(Materials provided):
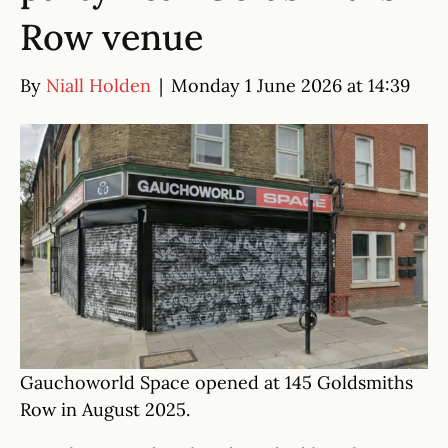
Row venue
By
Niall Holden
|
Monday 1 June 2026 at 14:39
Gauchoworld Space opened at 145 Goldsmiths
Row in August 2025.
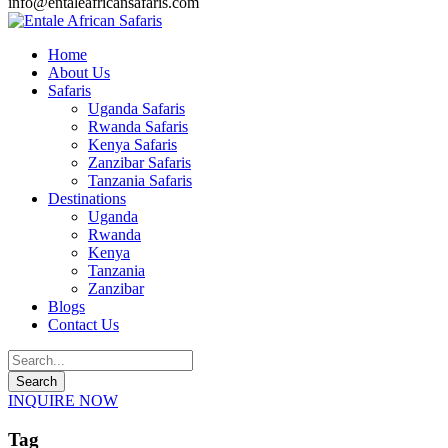
info@entaleafricansafaris.com
Home
About Us
Safaris
Uganda Safaris
Rwanda Safaris
Kenya Safaris
Zanzibar Safaris
Tanzania Safaris
Destinations
Uganda
Rwanda
Kenya
Tanzania
Zanzibar
Blogs
Contact Us
INQUIRE NOW
Tag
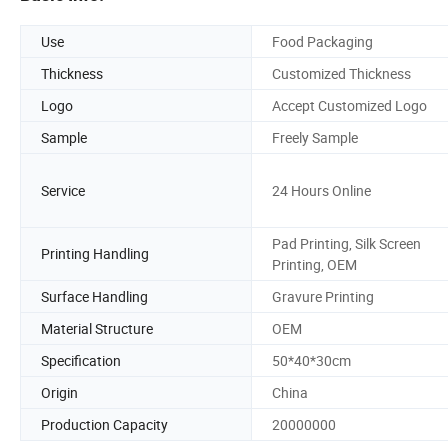
Use
Food Packaging
Thickness
Customized Thickness
Logo
Accept Customized Logo
Sample
Freely Sample
Service
24 Hours Online
Pad Printing, Silk Screen
Printing Handling
Printing, OEM
Surface Handling
Gravure Printing
Material Structure
OEM
Specification
50*40*30cm
Origin
China
Production Capacity
20000000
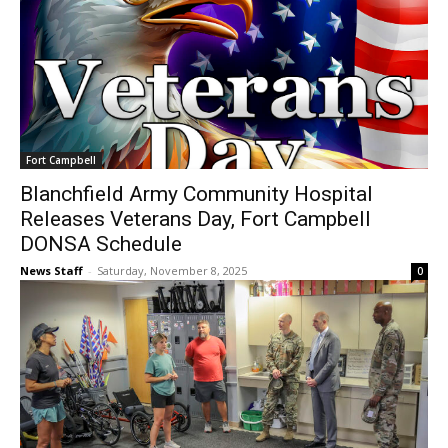
Fort Campbell
Blanchfield Army Community Hospital
Releases Veterans Day, Fort Campbell
DONSA Schedule
News Staff
-
Saturday, November 8, 2025
0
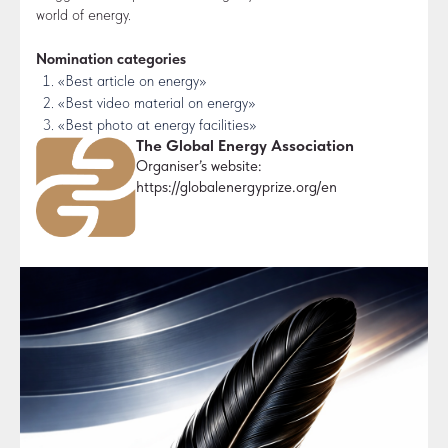
world of energy.
Nomination categories
«Best article on energy»
«Best video material on energy»
«Best photo at energy facilities»
The Global Energy Association
Organiser’s website:
https://globalenergyprize.org/en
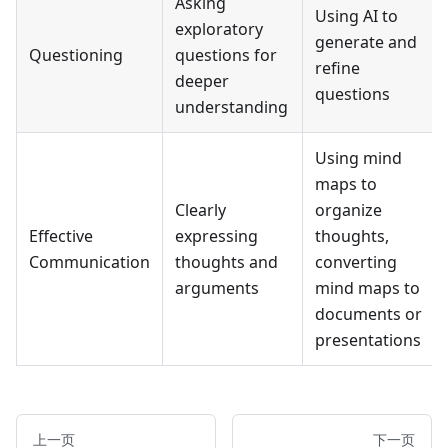
Asking
Using AI to
exploratory
generate and
Questioning
questions for
refine
deeper
questions
understanding
Using mind
maps to
Clearly
organize
Effective
expressing
thoughts,
Communication
thoughts and
converting
arguments
mind maps to
documents or
presentations
上一页
下一页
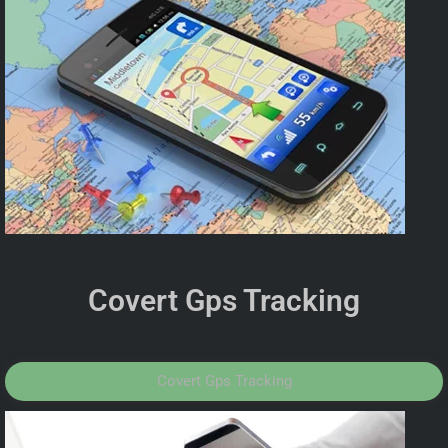
Covert Gps Tracking
Covert Gps Tracking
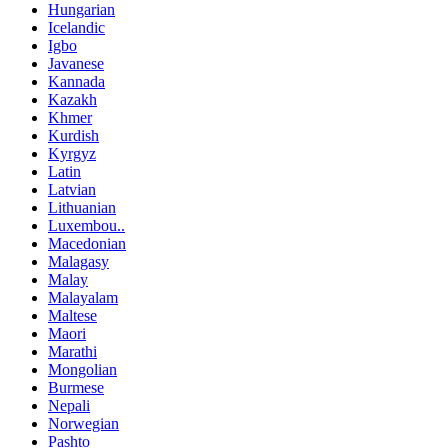
Hungarian
Icelandic
Igbo
Javanese
Kannada
Kazakh
Khmer
Kurdish
Kyrgyz
Latin
Latvian
Lithuanian
Luxembou..
Macedonian
Malagasy
Malay
Malayalam
Maltese
Maori
Marathi
Mongolian
Burmese
Nepali
Norwegian
Pashto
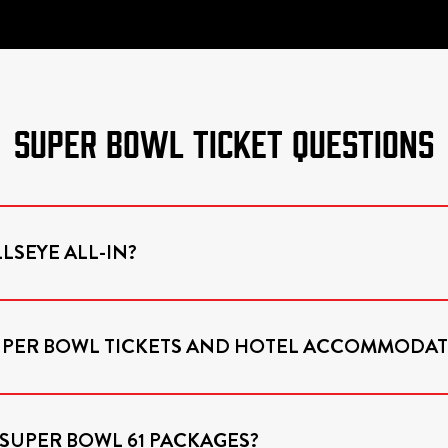
SUPER BOWL TICKET QUESTIONS
LSEYE ALL-IN?
SUPER BOWL TICKETS AND HOTEL ACCOMMODAT
 SUPER BOWL 61 PACKAGES?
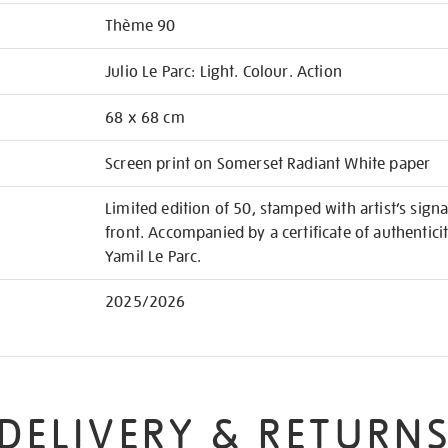
Thème 90
Julio Le Parc: Light. Colour. Action
68 x 68 cm
Screen print on Somerset Radiant White paper
Limited edition of 50, stamped with artist’s si
front. Accompanied by a certificate of authentici
Yamil Le Parc.
2025/2026
DELIVERY & RETURN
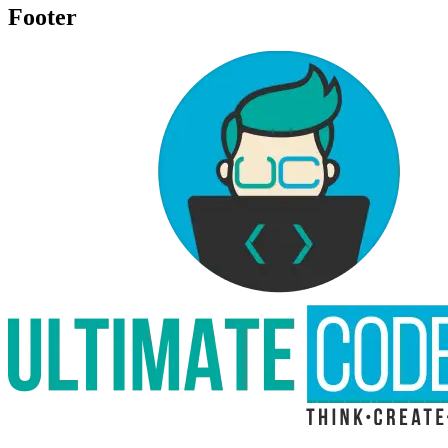
Footer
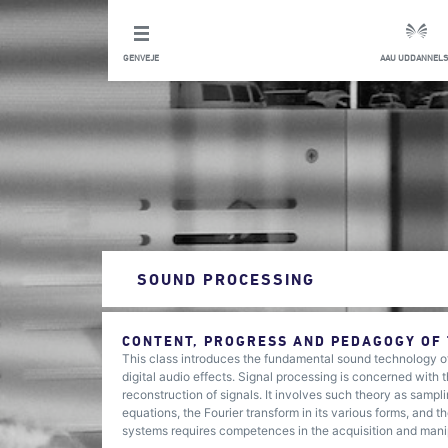
GENVEJE
AAU UDDANNELS
SOUND PROCESSING
CONTENT, PROGRESS AND PEDAGOGY OF
This class introduces the fundamental sound technology of
digital audio effects. Signal processing is concerned with 
reconstruction of signals. It involves such theory as sampl
equations, the Fourier transform in its various forms, and
systems requires competences in the acquisition and mani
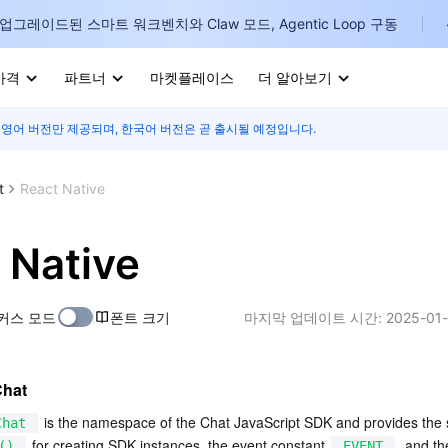
업그레이드된 스마트 워크벤치와 Claw 모드, Agentic Loop 구동
가격
파트너
마켓플레이스
더 알아보기
 영어 버전만 제공되며, 한국어 버전은 곧 출시될 예정입니다.
I
E
t
React Native
 Native
P
커스 모드
폰트 크기
마지막 업데이트 시간:
2025-01-
B
I
Chat
 is the namespace of the Chat JavaScript SDK and provides the st
Chat
 for creating SDK instances, the event constant 
, and th
()
EVENT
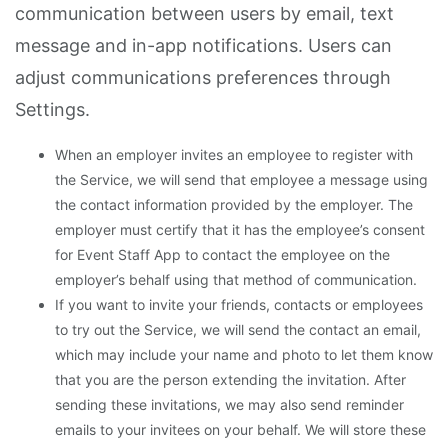
communication between users by email, text
message and in-app notifications. Users can
adjust communications preferences through
Settings.
When an employer invites an employee to register with
the Service, we will send that employee a message using
the contact information provided by the employer. The
employer must certify that it has the employee’s consent
for Event Staff App to contact the employee on the
employer’s behalf using that method of communication.
If you want to invite your friends, contacts or employees
to try out the Service, we will send the contact an email,
which may include your name and photo to let them know
that you are the person extending the invitation. After
sending these invitations, we may also send reminder
emails to your invitees on your behalf. We will store these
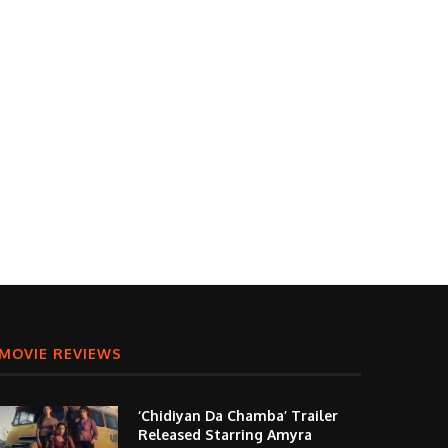
MOVIE REVIEWS
‘Chidiyan Da Chamba’ Trailer
Released Starring Amyra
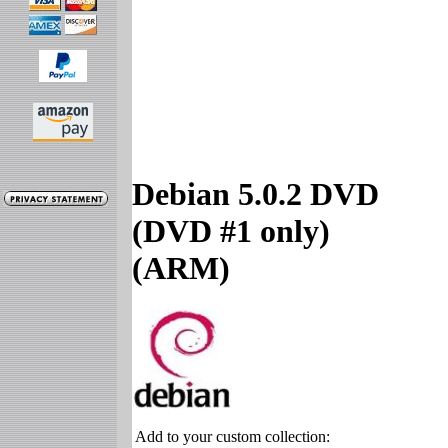
Debian 5.0.2 DVD
(DVD #1 only)
(ARM)
Add to your custom collection:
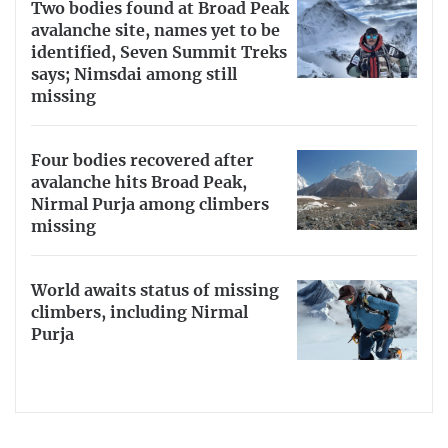
Two bodies found at Broad Peak
avalanche site, names yet to be
identified, Seven Summit Treks
says; Nimsdai among still
missing
Four bodies recovered after
avalanche hits Broad Peak,
Nirmal Purja among climbers
missing
World awaits status of missing
climbers, including Nirmal
Purja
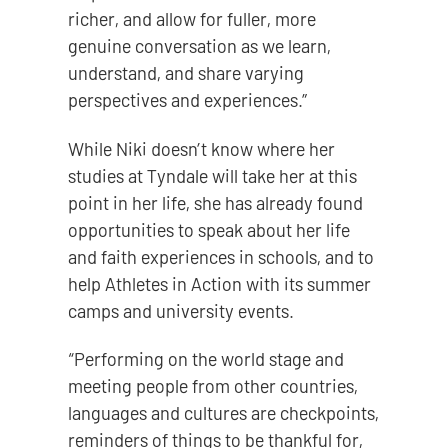
richer, and allow for fuller, more
genuine conversation as we learn,
understand, and share varying
perspectives and experiences.”
While Niki doesn’t know where her
studies at Tyndale will take her at this
point in her life, she has already found
opportunities to speak about her life
and faith experiences in schools, and to
help Athletes in Action with its summer
camps and university events.
“Performing on the world stage and
meeting people from other countries,
languages and cultures are checkpoints,
reminders of things to be thankful for,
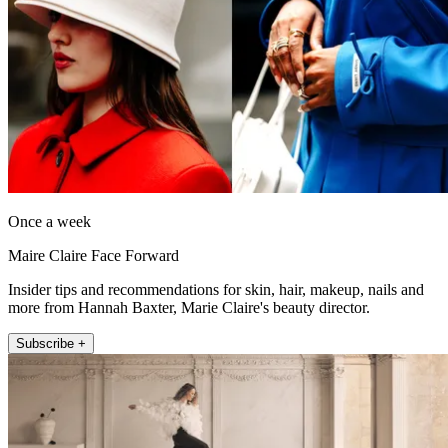
Once a week
Maire Claire Face Forward
Insider tips and recommendations for skin, hair, makeup, nails and
more from Hannah Baxter, Marie Claire's beauty director.
Subscribe +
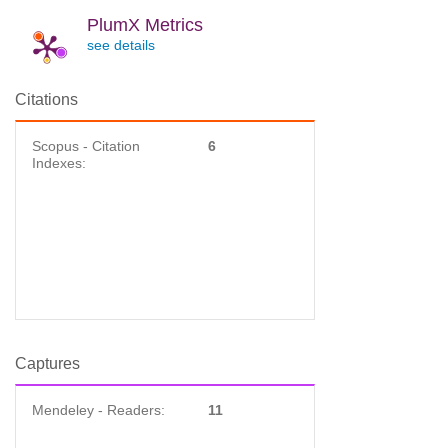
PlumX Metrics
see details
Citations
Scopus - Citation
6
Indexes:
Captures
Mendeley - Readers:
11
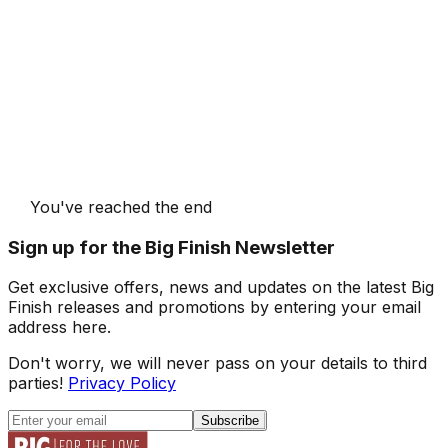
You've reached the end
Sign up for the Big Finish Newsletter
Get exclusive offers, news and updates on the latest Big
Finish releases and promotions by entering your email
address here.
Don't worry, we will never pass on your details to third
parties!
Privacy Policy
Subscribe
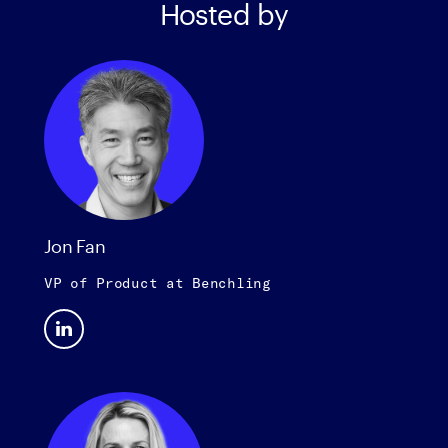
Hosted by
Jon Fan
VP of Product
at
Benchling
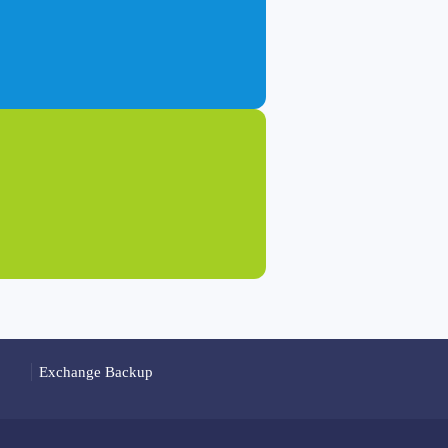
Exchange Backup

(Task description): Transcribe each record above exactly, leaving every picture out of the copy.

(Exercise result):
Row venue
By
Niall Holden
|
Monday 1 June 2026 at 14:39
Gauchoworld Space opened at 145 Goldsmiths
Row in August 2025.
info@entaleafricansafaris.com
Home
About Us
Safaris
Uganda Safaris
Rwanda Safaris
Kenya Safaris
Zanzibar Safaris
Tanzania Safaris
Destinations
Uganda
Rwanda
Kenya
Tanzania
Zanzibar
Blogs
Contact Us
INQUIRE NOW
Tag
Use
Food Packaging
Thickness
Customized Thickness
Logo
Accept Customized Logo
Sample
Freely Sample
Service
24 Hours Online
Pad Printing, Silk Screen
Printing Handling
Printing, OEM
Surface Handling
Gravure Printing
Material Structure
OEM
Specification
50*40*30cm
Origin
China
Production Capacity
20000000
Fort Campbell
Blanchfield Army Community Hospital
Releases Veterans Day, Fort Campbell
DONSA Schedule
News Staff
-
Saturday, November 8, 2025
0
world of energy.
Nomination categories
«Best article on energy»
«Best video material on energy»
«Best photo at energy facilities»
The Global Energy Association
Organiser’s website:
https://globalenergyprize.org/en
Asking
Using AI to
exploratory
generate and
Questioning
questions for
refine
deeper
questions
understanding
Using mind
maps to
Clearly
organize
Effective
expressing
thoughts,
Communication
thoughts and
converting
arguments
mind maps to
documents or
presentations
上一页
下一页
Covert Gps Tracking
Covert Gps Tracking
Hungarian
Icelandic
Igbo
Javanese
Kannada
Kazakh
Khmer
Kurdish
Kyrgyz
Latin
Latvian
Lithuanian
Luxembou..
Macedonian
Malagasy
Malay
Malayalam
Maltese
Maori
Marathi
Mongolian
Burmese
Nepali
Norwegian
Pashto
SUPER BOWL TICKET QUESTIONS
LSEYE ALL-IN?
SUPER BOWL TICKETS AND HOTEL ACCOMMODAT
 SUPER BOWL 61 PACKAGES?
Thème 90
Julio Le Parc: Light. Colour. Action
68 x 68 cm
Screen print on Somerset Radiant White paper
Limited edition of 50, stamped with artist’s si
front. Accompanied by a certificate of authentici
Yamil Le Parc.
2025/2026
DELIVERY & RETURN
Footer
GENVEJE
AAU UDDANNELS
SOUND PROCESSING
CONTENT, PROGRESS AND PEDAGOGY OF
This class introduces the fundamental sound technology of
digital audio effects. Signal processing is concerned with 
reconstruction of signals. It involves such theory as sampl
equations, the Fourier transform in its various forms, and
systems requires competences in the acquisition and mani
업그레이드된 스마트 워크벤치와 Claw 모드, Agentic Loop 구동
가격
파트너
마켓플레이스
더 알아보기
 영어 버전만 제공되며, 한국어 버전은 곧 출시될 예정입니다.
I
E
t
React Native
 Native
P
커스 모드
폰트 크기
마지막 업데이트 시간:
2025-01-
B
I
Chat
 is the namespace of the Chat JavaScript SDK and provides the st
Chat
 for creating SDK instances, the event constant 
, and th
()
EVENT
communication between users by email, text
message and in-app notifications. Users can
adjust communications preferences through
Settings.
When an employer invites an employee to register with
the Service, we will send that employee a message using
the contact information provided by the employer. The
employer must certify that it has the employee’s consent
for Event Staff App to contact the employee on the
employer’s behalf using that method of communication.
If you want to invite your friends, contacts or employees
to try out the Service, we will send the contact an email,
which may include your name and photo to let them know
that you are the person extending the invitation. After
sending these invitations, we may also send reminder
emails to your invitees on your behalf. We will store these
MOVIE REVIEWS
‘Chidiyan Da Chamba’ Trailer
Released Starring Amyra
Debian 5.0.2 DVD
(DVD #1 only)
(ARM)
Add to your custom collection:
Two bodies found at Broad Peak
avalanche site, names yet to be
identified, Seven Summit Treks
says; Nimsdai among still
missing
Four bodies recovered after
avalanche hits Broad Peak,
Nirmal Purja among climbers
missing
World awaits status of missing
climbers, including Nirmal
Purja
richer, and allow for fuller, more
genuine conversation as we learn,
understand, and share varying
perspectives and experiences.”
While Niki doesn’t know where her
studies at Tyndale will take her at this
point in her life, she has already found
opportunities to speak about her life
and faith experiences in schools, and to
help Athletes in Action with its summer
camps and university events.
“Performing on the world stage and
meeting people from other countries,
languages and cultures are checkpoints,
reminders of things to be thankful for,
Once a week
Maire Claire Face Forward
Insider tips and recommendations for skin, hair, makeup, nails and
more from Hannah Baxter, Marie Claire's beauty director.
Subscribe +
PlumX Metrics
see details
Citations
Scopus - Citation
6
Indexes:
Captures
Mendeley - Readers:
11
You've reached the end
Sign up for the Big Finish Newsletter
Get exclusive offers, news and updates on the latest Big
Finish releases and promotions by entering your email
address here.
Don't worry, we will never pass on your details to third
parties!
Privacy Policy
Subscribe
Hosted by
Jon Fan
VP of Product
at
Benchling
Exchange Backup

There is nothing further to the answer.